*THE DATA:*

---

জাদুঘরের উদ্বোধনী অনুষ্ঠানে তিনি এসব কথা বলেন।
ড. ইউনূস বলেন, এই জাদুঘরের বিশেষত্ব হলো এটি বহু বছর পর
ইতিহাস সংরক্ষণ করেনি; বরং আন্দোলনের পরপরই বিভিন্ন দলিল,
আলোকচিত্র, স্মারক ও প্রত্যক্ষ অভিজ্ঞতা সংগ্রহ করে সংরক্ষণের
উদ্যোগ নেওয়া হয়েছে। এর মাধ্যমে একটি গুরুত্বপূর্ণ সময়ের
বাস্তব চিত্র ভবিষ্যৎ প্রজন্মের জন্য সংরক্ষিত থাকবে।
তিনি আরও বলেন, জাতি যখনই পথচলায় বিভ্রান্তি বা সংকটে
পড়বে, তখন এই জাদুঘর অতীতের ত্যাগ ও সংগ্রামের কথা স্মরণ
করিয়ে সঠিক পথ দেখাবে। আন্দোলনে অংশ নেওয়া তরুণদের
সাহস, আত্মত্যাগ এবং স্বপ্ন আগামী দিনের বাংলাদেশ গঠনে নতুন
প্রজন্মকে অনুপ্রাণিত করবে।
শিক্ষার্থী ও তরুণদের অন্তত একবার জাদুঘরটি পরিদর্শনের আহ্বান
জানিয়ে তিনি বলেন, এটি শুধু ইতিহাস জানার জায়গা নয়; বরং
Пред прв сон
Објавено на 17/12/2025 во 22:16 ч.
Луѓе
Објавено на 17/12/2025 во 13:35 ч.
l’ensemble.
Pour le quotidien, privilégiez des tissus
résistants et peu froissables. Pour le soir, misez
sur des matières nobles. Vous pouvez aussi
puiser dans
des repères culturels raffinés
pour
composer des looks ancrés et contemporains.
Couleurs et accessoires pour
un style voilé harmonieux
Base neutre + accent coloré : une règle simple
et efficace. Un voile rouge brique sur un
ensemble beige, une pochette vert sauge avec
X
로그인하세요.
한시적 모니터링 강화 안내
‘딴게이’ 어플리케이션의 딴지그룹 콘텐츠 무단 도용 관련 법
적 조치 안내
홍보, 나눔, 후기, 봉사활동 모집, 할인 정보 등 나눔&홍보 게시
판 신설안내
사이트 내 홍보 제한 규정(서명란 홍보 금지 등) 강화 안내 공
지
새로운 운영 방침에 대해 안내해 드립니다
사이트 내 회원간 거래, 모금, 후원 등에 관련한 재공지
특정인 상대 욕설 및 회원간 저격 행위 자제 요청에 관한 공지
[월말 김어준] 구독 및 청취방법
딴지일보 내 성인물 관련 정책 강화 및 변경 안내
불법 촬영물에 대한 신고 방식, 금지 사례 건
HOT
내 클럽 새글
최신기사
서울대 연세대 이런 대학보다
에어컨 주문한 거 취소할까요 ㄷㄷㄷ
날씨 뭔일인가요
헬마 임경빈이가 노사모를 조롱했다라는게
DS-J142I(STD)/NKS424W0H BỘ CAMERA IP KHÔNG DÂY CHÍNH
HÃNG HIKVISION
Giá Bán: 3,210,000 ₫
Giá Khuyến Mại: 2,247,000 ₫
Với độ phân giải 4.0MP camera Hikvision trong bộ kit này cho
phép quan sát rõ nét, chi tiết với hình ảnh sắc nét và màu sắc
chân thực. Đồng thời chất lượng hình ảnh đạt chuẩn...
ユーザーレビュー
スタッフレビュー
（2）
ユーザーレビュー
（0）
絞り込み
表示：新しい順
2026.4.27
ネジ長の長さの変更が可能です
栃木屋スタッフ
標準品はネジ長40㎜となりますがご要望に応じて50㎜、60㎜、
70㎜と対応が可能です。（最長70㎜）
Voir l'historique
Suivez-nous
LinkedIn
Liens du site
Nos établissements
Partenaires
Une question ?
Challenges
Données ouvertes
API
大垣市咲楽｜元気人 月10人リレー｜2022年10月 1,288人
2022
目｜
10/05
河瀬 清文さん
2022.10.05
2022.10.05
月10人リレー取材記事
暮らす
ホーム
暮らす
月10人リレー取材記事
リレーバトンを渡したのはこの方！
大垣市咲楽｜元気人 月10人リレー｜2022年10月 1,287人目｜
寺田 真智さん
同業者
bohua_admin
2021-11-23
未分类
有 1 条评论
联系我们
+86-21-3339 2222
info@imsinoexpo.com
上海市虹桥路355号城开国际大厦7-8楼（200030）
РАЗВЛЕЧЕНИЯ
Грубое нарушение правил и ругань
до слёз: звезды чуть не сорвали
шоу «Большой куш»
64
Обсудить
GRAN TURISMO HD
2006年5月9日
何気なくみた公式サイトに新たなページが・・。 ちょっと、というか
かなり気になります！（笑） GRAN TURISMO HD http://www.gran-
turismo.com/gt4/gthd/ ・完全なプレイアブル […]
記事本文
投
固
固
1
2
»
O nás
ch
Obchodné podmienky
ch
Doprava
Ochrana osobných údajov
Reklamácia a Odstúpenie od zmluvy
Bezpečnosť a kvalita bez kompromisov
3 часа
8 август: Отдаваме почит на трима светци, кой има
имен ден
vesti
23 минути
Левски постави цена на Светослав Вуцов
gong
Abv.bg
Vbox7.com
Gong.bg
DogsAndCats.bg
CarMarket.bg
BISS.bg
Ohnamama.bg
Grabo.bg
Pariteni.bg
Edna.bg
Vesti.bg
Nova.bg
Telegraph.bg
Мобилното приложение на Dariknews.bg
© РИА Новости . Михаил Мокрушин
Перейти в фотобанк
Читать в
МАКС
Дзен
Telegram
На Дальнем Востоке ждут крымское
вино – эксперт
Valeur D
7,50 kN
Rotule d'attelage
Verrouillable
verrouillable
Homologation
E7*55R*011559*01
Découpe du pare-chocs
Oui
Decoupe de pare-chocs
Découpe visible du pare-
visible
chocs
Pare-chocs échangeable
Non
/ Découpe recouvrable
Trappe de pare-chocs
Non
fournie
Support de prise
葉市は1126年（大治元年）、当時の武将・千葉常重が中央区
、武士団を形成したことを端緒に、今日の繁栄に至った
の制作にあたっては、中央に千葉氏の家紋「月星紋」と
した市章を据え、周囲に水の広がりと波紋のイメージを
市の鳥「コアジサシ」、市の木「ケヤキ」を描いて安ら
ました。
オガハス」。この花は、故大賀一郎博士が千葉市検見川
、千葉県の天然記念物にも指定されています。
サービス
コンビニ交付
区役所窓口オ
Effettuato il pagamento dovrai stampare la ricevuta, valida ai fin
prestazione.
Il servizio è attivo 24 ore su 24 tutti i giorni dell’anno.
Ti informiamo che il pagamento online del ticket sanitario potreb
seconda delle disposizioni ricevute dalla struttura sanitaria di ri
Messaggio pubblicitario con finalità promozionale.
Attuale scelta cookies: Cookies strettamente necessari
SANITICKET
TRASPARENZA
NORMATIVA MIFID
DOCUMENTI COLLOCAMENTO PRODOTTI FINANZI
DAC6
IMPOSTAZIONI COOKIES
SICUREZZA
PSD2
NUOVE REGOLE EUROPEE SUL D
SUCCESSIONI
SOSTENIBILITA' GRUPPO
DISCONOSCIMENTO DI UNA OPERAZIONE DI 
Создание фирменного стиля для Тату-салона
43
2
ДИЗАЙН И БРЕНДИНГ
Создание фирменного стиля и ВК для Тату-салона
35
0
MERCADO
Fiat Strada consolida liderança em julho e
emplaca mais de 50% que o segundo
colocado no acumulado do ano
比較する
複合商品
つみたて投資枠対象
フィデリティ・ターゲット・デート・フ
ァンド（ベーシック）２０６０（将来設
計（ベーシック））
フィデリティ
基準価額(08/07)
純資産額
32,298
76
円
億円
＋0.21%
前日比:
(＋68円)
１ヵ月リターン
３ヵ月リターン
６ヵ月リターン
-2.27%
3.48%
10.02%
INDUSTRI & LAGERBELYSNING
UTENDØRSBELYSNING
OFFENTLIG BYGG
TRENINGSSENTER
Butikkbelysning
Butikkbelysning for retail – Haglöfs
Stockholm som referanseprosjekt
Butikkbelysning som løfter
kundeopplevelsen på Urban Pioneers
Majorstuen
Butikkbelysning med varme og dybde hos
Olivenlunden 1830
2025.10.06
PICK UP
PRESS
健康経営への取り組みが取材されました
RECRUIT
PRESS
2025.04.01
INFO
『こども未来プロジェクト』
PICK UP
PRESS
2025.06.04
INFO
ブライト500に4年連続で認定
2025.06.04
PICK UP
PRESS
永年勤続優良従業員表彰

---

*THE PROBLEM:*
Print the records verbatim, from their beginning up to and including the line that contains "শিক্ষার্থী ও তরুণদের".

*RESPONSE TO THIS TASK:*
জাদুঘরের উদ্বোধনী অনুষ্ঠানে তিনি এসব কথা বলেন।
ড. ইউনূস বলেন, এই জাদুঘরের বিশেষত্ব হলো এটি বহু বছর পর
ইতিহাস সংরক্ষণ করেনি; বরং আন্দোলনের পরপরই বিভিন্ন দলিল,
আলোকচিত্র, স্মারক ও প্রত্যক্ষ অভিজ্ঞতা সংগ্রহ করে সংরক্ষণের
উদ্যোগ নেওয়া হয়েছে। এর মাধ্যমে একটি গুরুত্বপূর্ণ সময়ের
বাস্তব চিত্র ভবিষ্যৎ প্রজন্মের জন্য সংরক্ষিত থাকবে।
তিনি আরও বলেন, জাতি যখনই পথচলায় বিভ্রান্তি বা সংকটে
পড়বে, তখন এই জাদুঘর অতীতের ত্যাগ ও সংগ্রামের কথা স্মরণ
করিয়ে সঠিক পথ দেখাবে। আন্দোলনে অংশ নেওয়া তরুণদের
সাহস, আত্মত্যাগ এবং স্বপ্ন আগামী দিনের বাংলাদেশ গঠনে নতুন
প্রজন্মকে অনুপ্রাণিত করবে।
শিক্ষার্থী ও তরুণদের অন্তত একবার জাদুঘরটি পরিদর্শনের আহ্বান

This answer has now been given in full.